Zehn-Punkte-Programm der Union
Merkel und Stoiber hatten dem Kanzler in einem offenen Brief Zusammenarbeit im Kampf gegen die Arbeitslosigkeit angeboten. Die Union hatte dafür erneut ihr Zehn-Punkte-Programm vorgelegt, das bei der rot-grünen Koalition in wesentlichen Teilen aber auf Widerstand stößt. Der "Pakt für Deutschland" wird voraussichtlich auch an diesem Donnerstag im Bundestag von der Koalitionsmehrheit abgelehnt. Im Vordergrund stehen für die Union Bürokratieabbau für den Mittelstand, betriebliche Bündnisse für Arbeit sowie eine Senkung der Beiträge zur Arbeitslosenversicherung. Schröder wollte über die Umsetzung der Arbeitsmarktreform, über Elite-Universitäten und die von Rot-Grün angestrebte Abschaffung der Eigenheimzulage beraten.

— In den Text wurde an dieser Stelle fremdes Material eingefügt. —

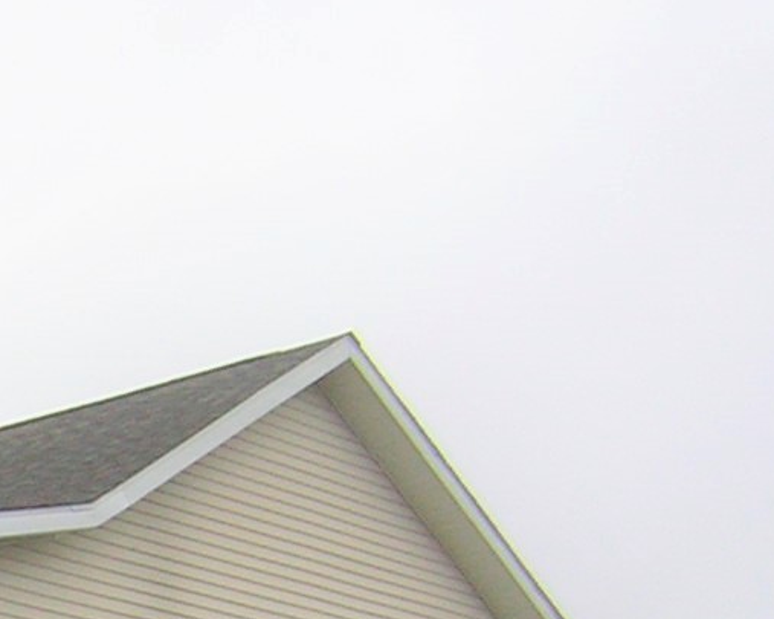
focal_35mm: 111
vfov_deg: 13.3
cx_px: -354
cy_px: 839
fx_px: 2541
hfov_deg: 16.0
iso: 50
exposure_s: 1/196
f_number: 5.2
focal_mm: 4.7
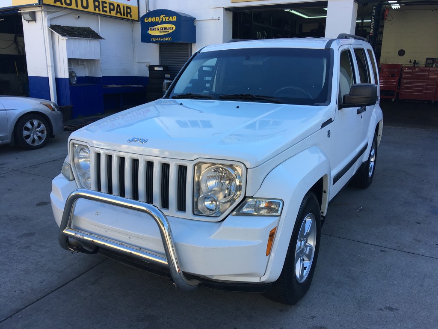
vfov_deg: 48.2
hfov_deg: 61.7
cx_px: 219
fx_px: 367
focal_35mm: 29
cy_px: 164
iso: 25
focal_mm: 4.15
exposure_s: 1/340
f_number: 2.2
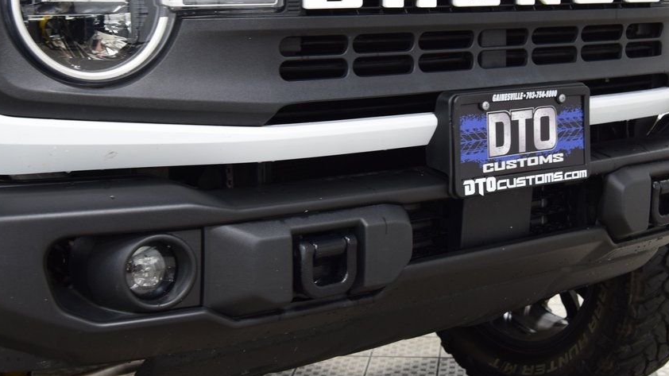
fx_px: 1153
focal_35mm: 65
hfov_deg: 32.3
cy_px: 180
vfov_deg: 18.5
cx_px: 373
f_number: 6.3
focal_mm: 34
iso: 800
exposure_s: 1/15
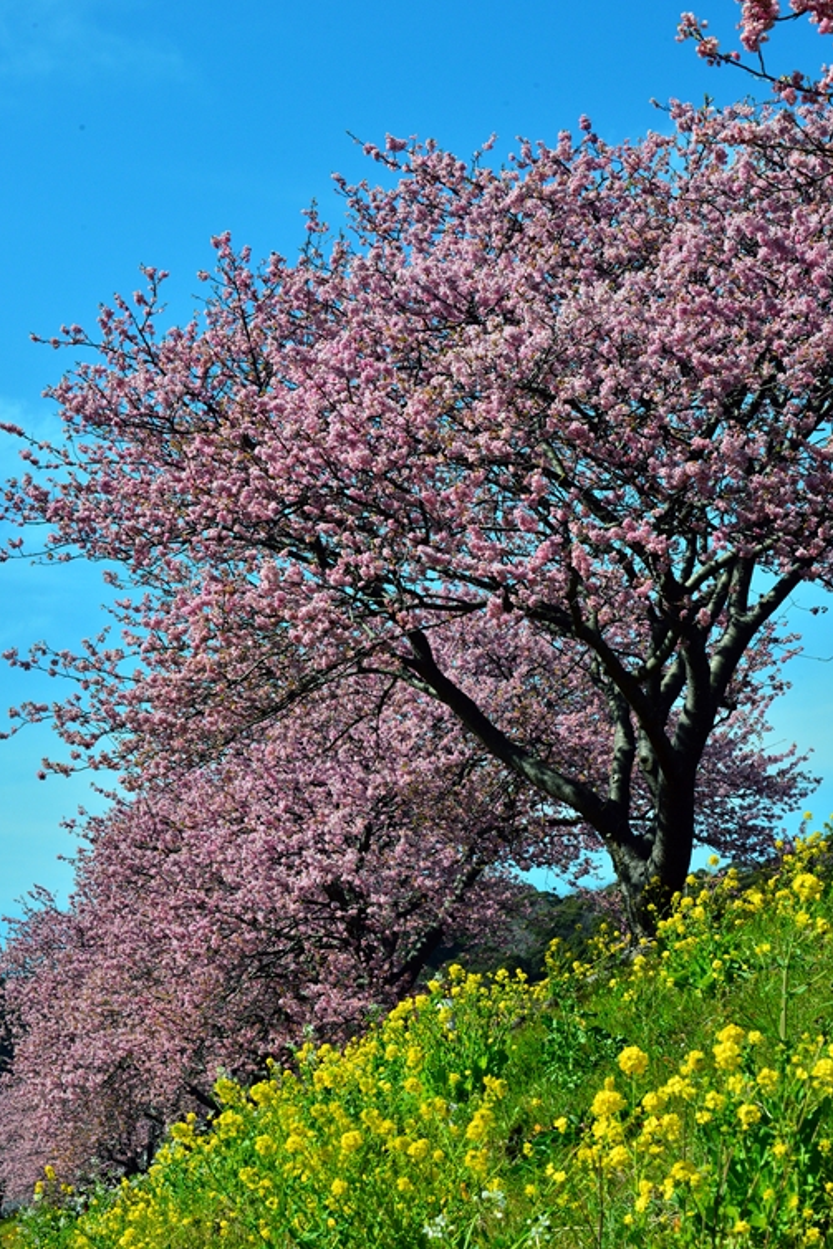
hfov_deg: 15.7
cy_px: 639
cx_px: 424
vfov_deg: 23.4
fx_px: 3018
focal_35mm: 87
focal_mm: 82
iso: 800
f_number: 16
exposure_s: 1/1000
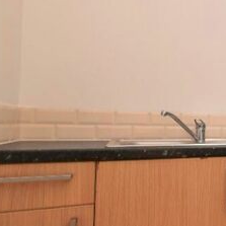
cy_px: 122
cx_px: 324
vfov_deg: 41.8
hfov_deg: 29.3
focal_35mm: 40
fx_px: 295
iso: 400
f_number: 9
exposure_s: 1/8
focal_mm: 10
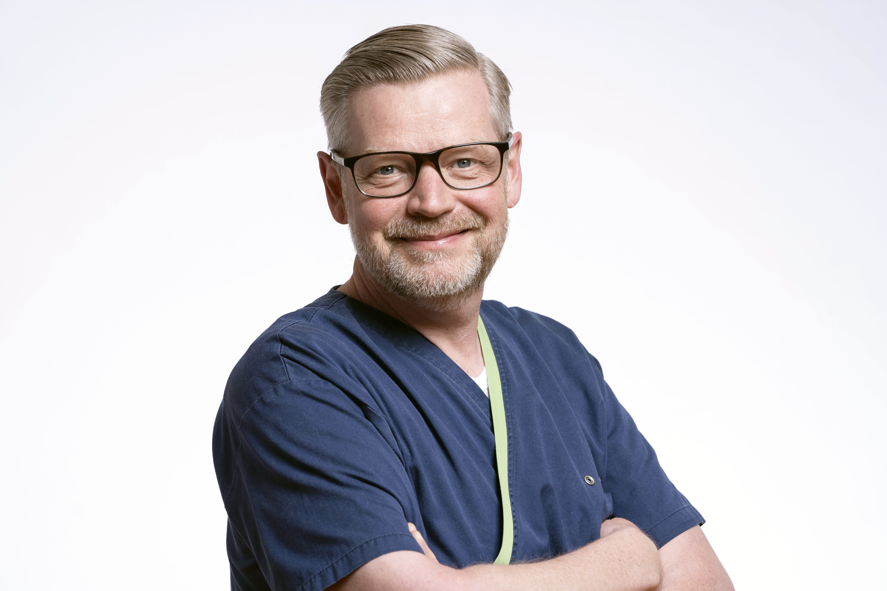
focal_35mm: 156
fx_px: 3844
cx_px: 444
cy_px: 296
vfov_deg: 8.8
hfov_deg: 13.2
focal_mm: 156
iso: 200
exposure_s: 1/125
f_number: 6.3
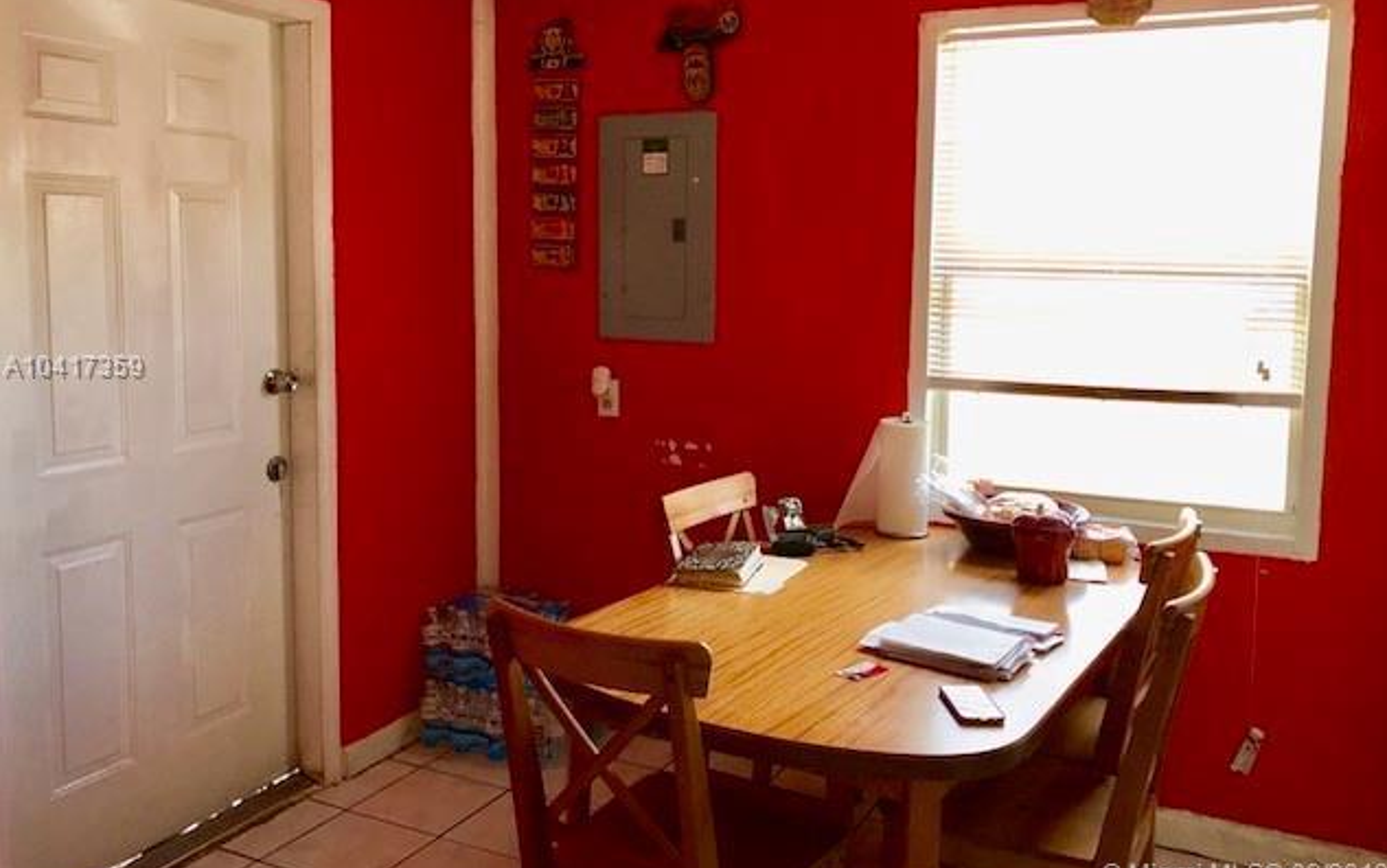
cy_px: 368
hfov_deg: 62.9
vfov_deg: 41.7
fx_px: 1134
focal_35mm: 30
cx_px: 699
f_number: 1.8
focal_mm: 3.99
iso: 25
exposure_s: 1/60
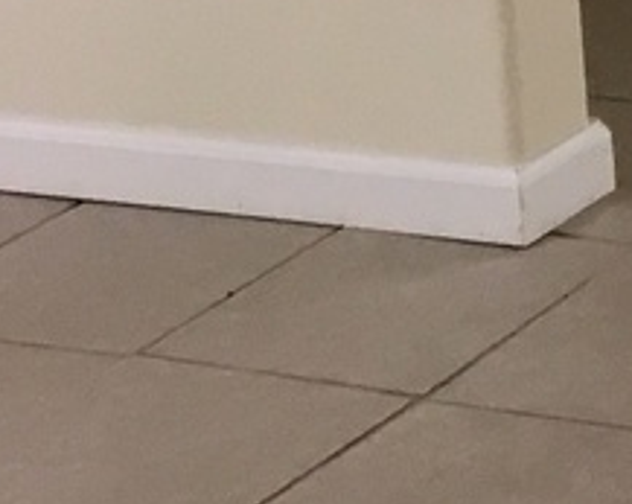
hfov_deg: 8.3
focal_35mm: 188
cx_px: 2039
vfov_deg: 7.5
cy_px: -848
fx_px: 3512
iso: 32
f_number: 2.2
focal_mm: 4.15
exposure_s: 1/30
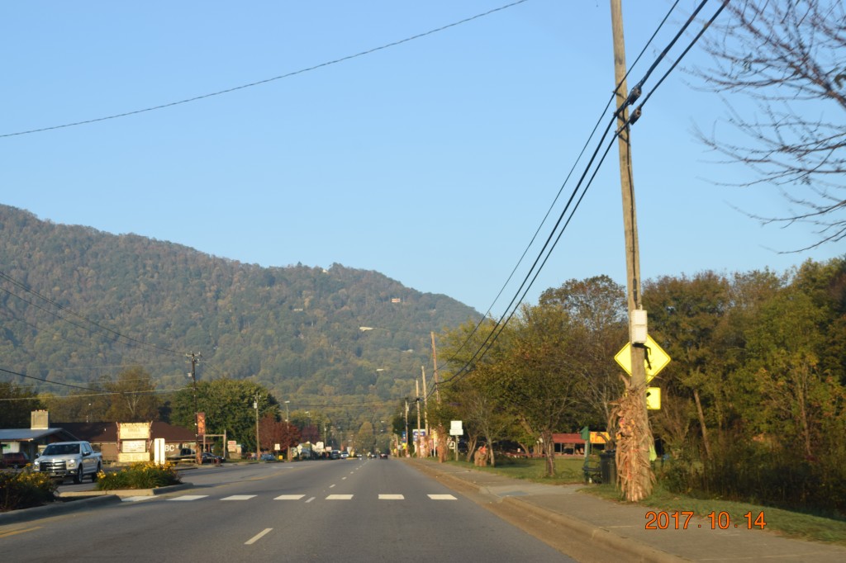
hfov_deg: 37.9
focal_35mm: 52
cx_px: 423
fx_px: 1233
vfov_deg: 25.7
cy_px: 282
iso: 320
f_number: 8
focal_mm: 35
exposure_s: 1/250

SPD-Partei- und Fraktionschef Franz Müntefering erklärte nur, die Bekämpfung der Arbeitslosigkeit, die Ordnung am Arbeitsmarkt, Chancengleichheit für Kinder und Jugendliche oder die Potenziale einer älter werdenden Gesellschaft seien jetzt die zentralen Aufgaben der "Agenda 2010". "Die SPD-Bundestagsfraktion wird in der Kontinuität der bisherigen Arbeit ihren Beitrag leisten." Zu zusätzlichen Konjunkturmaßnahmen äußerte sich Müntefering nicht.
"Es muss Zug hinein kommen"
CSU-Chef Stoiber verlangte erneut tief greifende Reformen. Bundespräsident Horst Köhler forderte mehr politisches Engagement im Kampf gegen die Arbeitslosigkeit. "Es muss Zug hinein kommen", sagte Köhler am Mittwoch bei seinem Antrittsbesuch in Rheinland-Pfalz in Mainz. Die Bevölkerung müsse das Gefühl bekommen, die Politik mache das Problem zum Thema Nummer eins. "Bei allen Schwierigkeiten, die wir in Deutschland haben, haben wir aber keinen Grund, den Kopf zu verlieren oder in Panik zu geraten", sagte der Bundespräsident.